# TASK DIRECTIONS
Write out, word for word, the lines of the records below from the line containing "What are all" through the end, and leave the pictures out of your answer.

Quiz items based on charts
■ ■ ■ ■

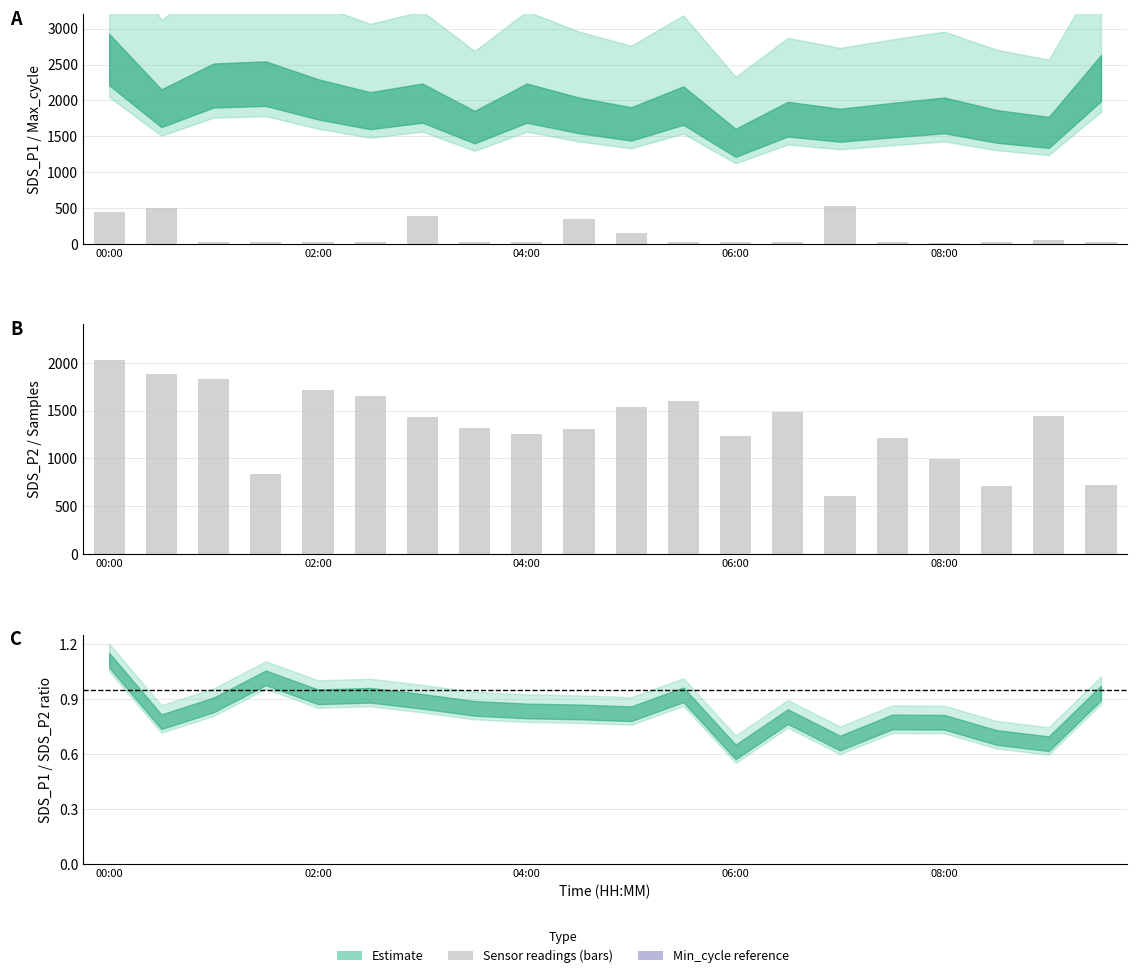

Does the chart contain any negative values?

No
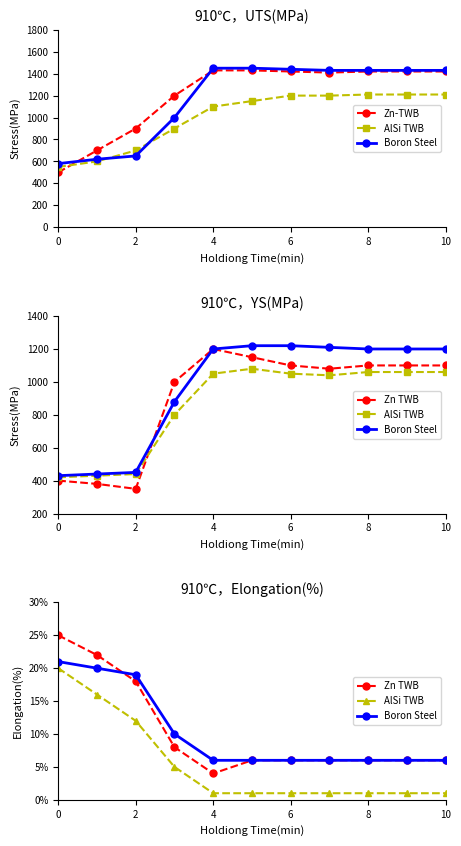

What are all the series names shown in the legend?

Zn-TWB, AlSi TWB, Boron Steel, Zn TWB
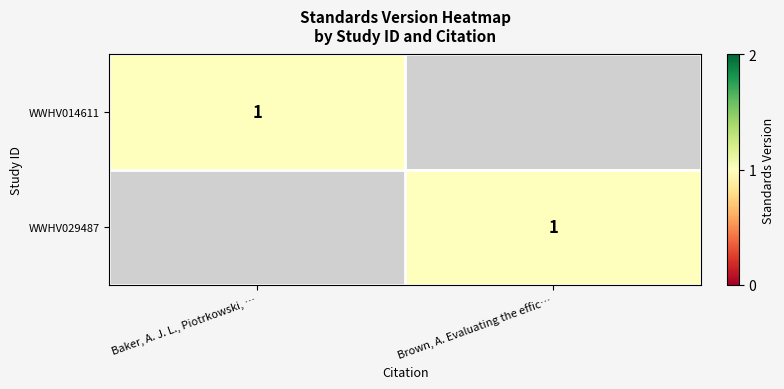

The value of WWHV014611 at Baker, A. J. L., Piotrkowski, … is 1. True or false?

True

■ ■ ■ ■

# WRITTEN RESPONSE
What are all the series names shown in the legend?

Zn-TWB, AlSi TWB, Boron Steel, Zn TWB

The value of WWHV014611 at Baker, A. J. L., Piotrkowski, … is 1. True or false?

True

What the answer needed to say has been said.